Exercise objective:
List every line in this data where the string "ankle" occurs.

-*-

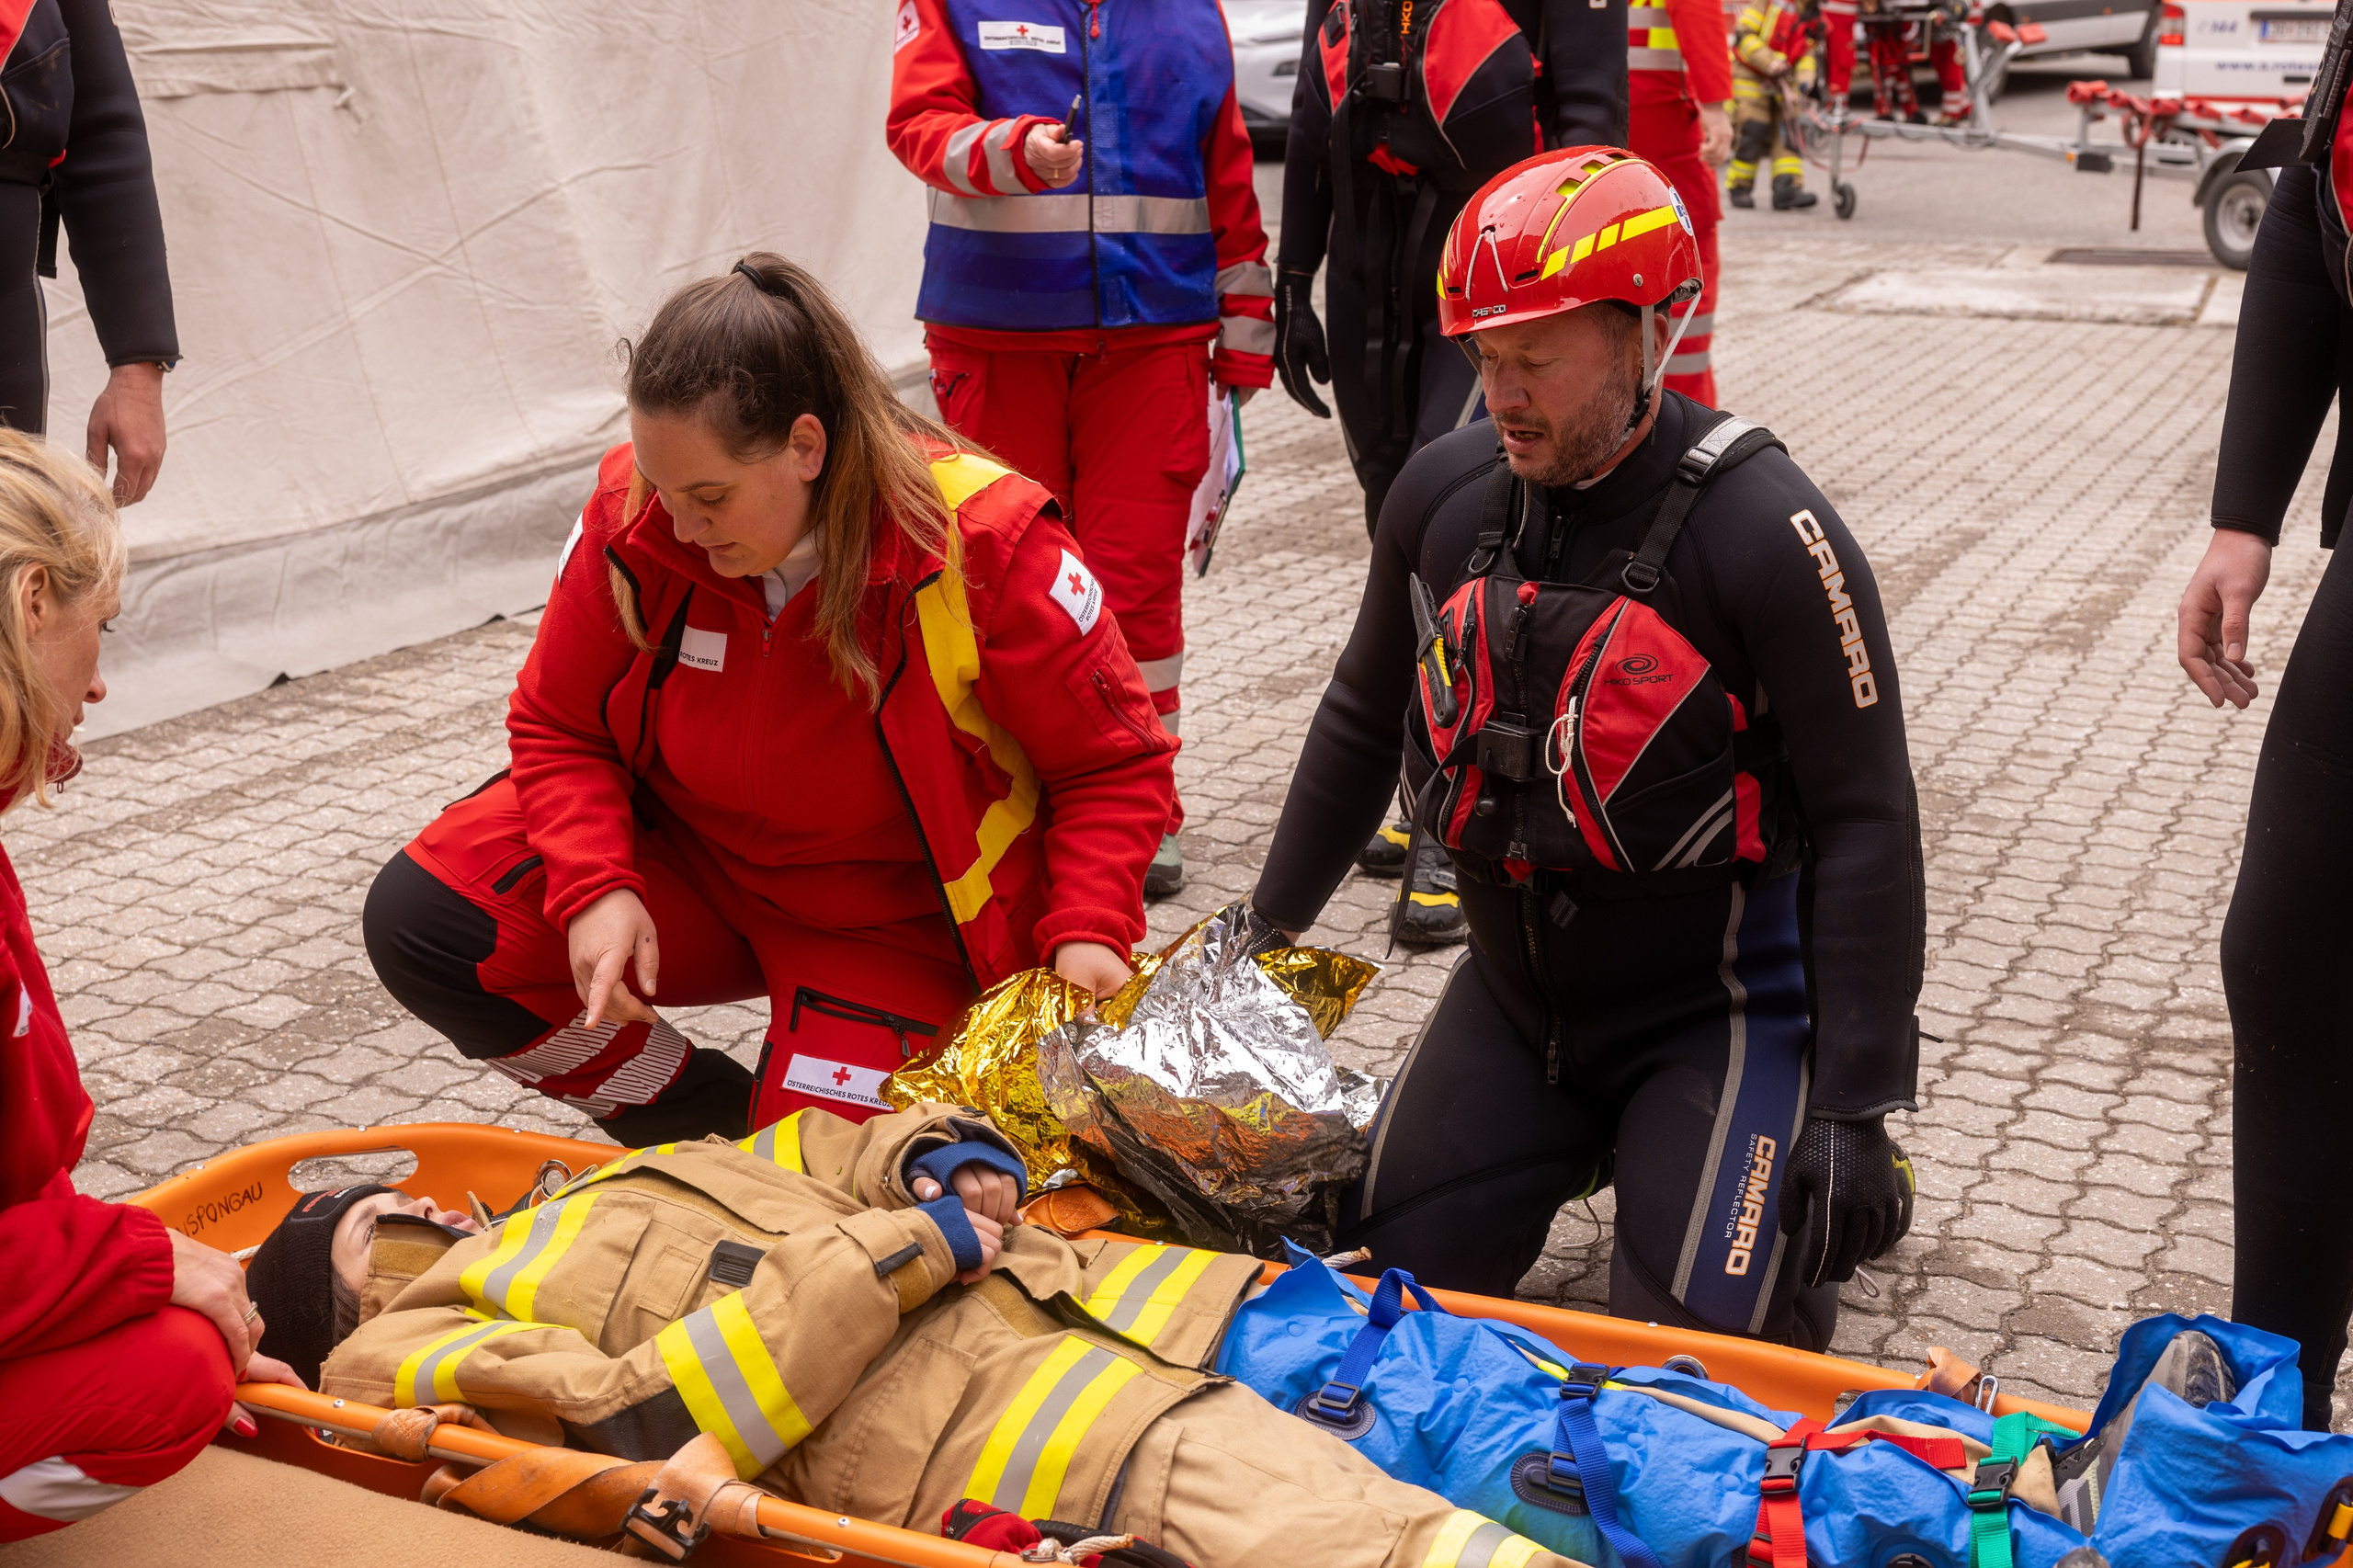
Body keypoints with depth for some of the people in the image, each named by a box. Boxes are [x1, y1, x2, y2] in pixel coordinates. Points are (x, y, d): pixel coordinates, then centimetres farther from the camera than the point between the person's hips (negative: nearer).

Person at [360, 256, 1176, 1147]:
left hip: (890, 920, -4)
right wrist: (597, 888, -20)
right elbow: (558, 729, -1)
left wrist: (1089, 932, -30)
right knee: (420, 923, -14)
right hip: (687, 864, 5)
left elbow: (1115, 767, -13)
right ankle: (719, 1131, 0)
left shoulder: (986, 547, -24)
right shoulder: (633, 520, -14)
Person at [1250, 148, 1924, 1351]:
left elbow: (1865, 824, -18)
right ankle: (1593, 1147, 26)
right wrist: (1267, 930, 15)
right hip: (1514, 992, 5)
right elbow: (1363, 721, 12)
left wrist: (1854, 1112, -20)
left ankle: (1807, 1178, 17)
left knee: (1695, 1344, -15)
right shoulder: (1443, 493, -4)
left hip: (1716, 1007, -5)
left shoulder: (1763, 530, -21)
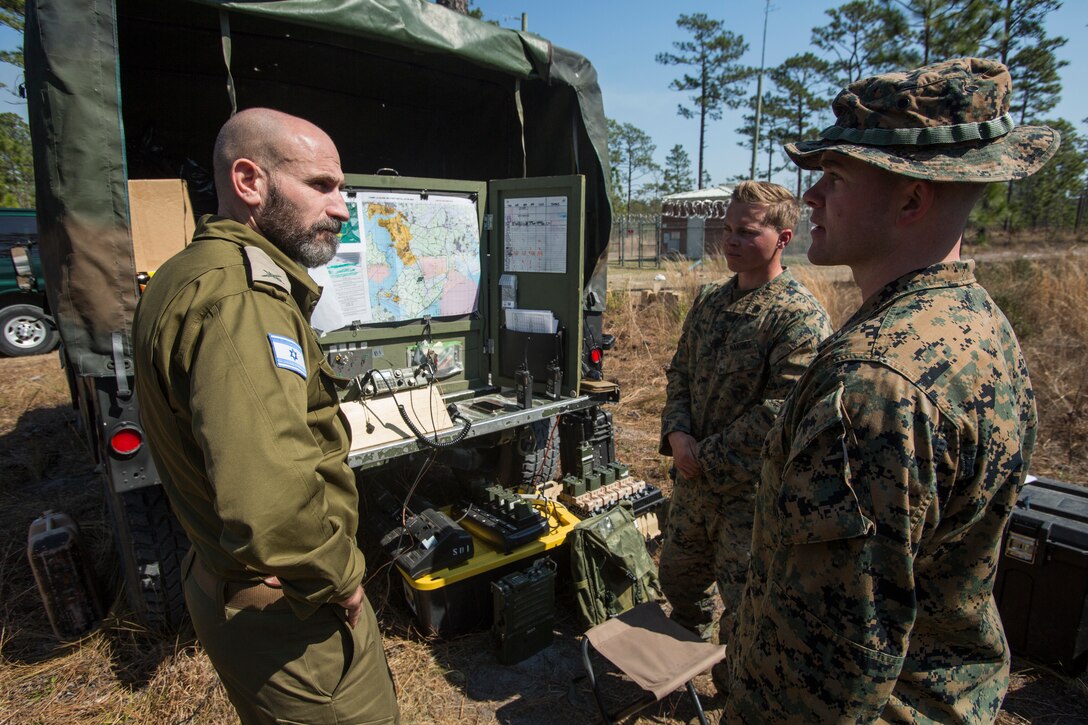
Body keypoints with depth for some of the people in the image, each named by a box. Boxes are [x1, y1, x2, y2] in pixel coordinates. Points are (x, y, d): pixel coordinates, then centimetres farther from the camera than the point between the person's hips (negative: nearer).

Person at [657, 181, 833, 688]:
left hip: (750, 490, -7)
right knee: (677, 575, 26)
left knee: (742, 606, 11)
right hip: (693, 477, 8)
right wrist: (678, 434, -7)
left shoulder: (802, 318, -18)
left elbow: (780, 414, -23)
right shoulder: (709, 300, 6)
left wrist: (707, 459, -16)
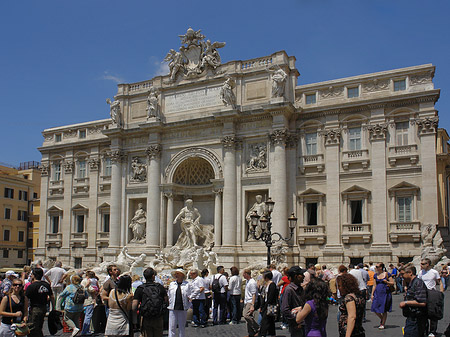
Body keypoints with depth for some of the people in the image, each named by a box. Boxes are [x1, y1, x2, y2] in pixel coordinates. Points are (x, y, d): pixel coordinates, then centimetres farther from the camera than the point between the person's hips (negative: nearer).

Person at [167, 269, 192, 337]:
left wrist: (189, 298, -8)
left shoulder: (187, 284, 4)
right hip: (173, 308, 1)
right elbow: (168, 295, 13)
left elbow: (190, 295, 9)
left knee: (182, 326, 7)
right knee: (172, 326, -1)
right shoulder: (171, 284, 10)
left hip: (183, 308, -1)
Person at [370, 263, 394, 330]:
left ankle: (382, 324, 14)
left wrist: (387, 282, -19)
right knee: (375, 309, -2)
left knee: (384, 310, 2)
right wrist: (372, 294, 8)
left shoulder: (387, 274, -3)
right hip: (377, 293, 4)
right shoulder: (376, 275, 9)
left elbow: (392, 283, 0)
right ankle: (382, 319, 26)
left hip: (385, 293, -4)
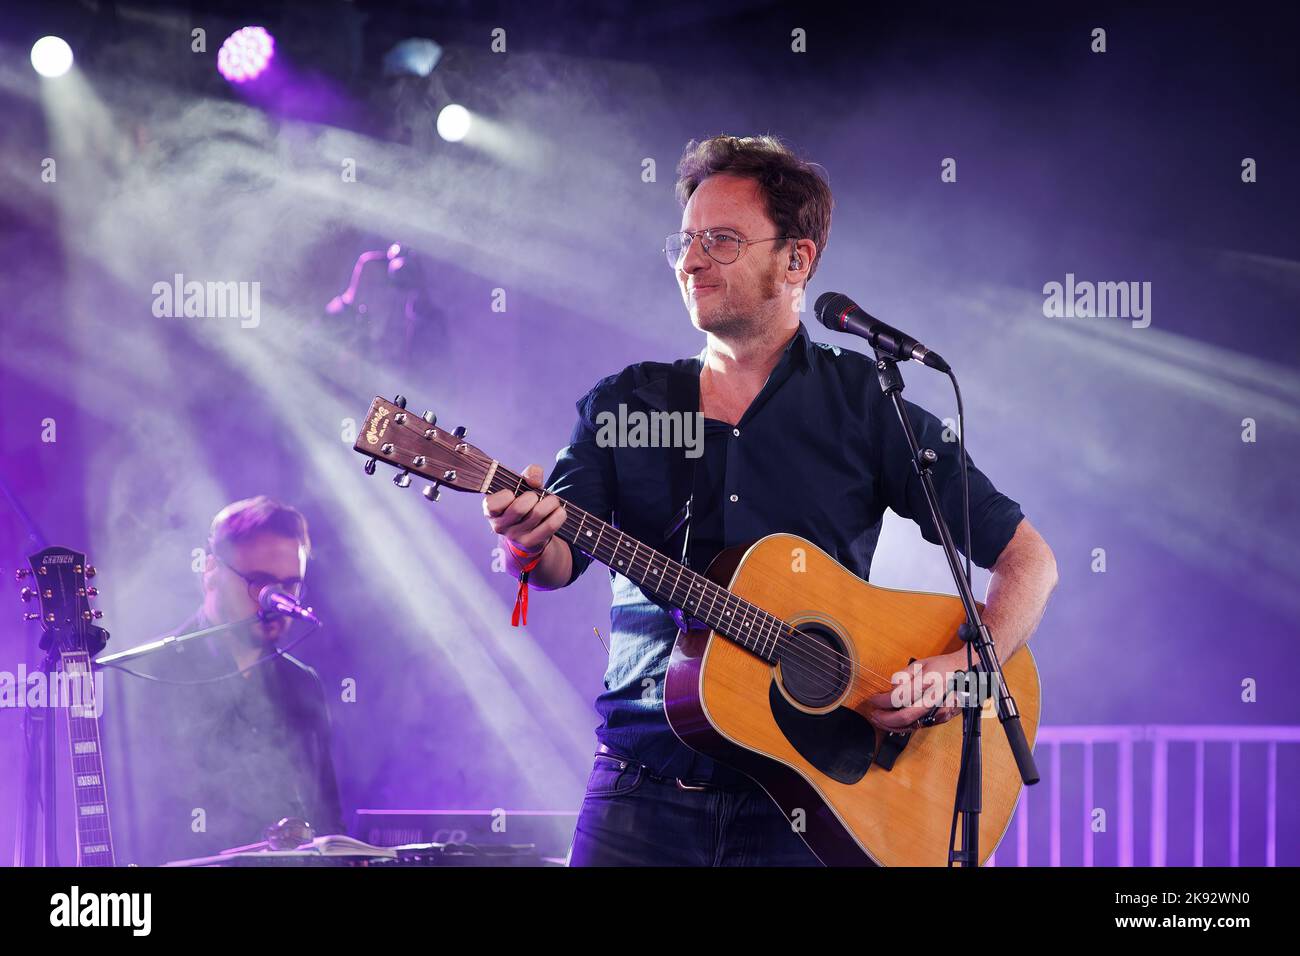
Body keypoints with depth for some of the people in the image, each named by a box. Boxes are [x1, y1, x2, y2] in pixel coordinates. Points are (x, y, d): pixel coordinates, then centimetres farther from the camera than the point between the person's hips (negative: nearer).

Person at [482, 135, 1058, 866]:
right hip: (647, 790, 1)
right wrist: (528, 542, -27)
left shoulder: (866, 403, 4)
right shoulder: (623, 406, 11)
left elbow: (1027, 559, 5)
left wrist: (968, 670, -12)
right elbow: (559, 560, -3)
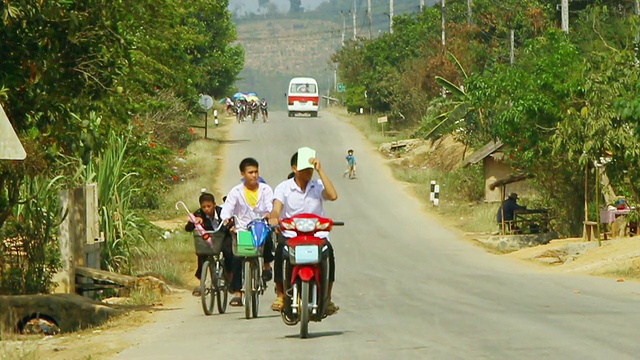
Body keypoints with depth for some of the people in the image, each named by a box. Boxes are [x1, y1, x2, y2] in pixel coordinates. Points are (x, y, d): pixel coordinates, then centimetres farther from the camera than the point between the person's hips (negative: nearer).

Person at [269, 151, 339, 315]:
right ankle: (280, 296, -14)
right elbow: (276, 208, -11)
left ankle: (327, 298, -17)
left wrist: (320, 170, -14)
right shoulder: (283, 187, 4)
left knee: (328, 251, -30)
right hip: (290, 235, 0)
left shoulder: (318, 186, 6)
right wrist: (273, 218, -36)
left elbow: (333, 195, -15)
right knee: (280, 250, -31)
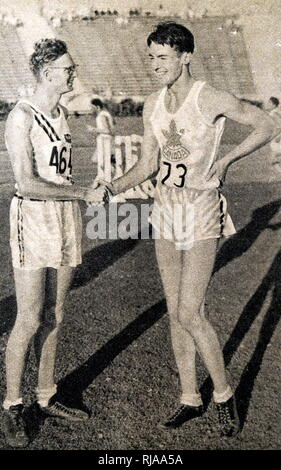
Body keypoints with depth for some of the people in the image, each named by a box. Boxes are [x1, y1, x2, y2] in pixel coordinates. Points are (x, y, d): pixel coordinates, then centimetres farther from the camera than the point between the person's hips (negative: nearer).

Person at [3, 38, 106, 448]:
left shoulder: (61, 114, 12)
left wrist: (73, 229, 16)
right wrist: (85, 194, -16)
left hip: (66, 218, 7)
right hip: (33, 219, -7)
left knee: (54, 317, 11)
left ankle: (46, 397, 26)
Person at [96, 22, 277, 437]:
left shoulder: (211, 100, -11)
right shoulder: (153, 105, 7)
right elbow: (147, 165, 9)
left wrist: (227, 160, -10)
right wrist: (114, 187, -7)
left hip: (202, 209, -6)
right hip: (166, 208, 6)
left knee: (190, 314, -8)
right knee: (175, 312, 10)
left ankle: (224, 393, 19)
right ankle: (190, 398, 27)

-*-

Solution to this exercise:
right ankle: (719, 1131, 0)
right ankle: (1593, 1147, 26)
left ankle: (1807, 1178, 17)
left ankle: (382, 324, 14)
right ankle: (382, 319, 26)
right ankle: (280, 296, -14)
left ankle: (327, 298, -17)
left ankle: (46, 397, 26)
left ankle: (224, 393, 19)
right ankle: (190, 398, 27)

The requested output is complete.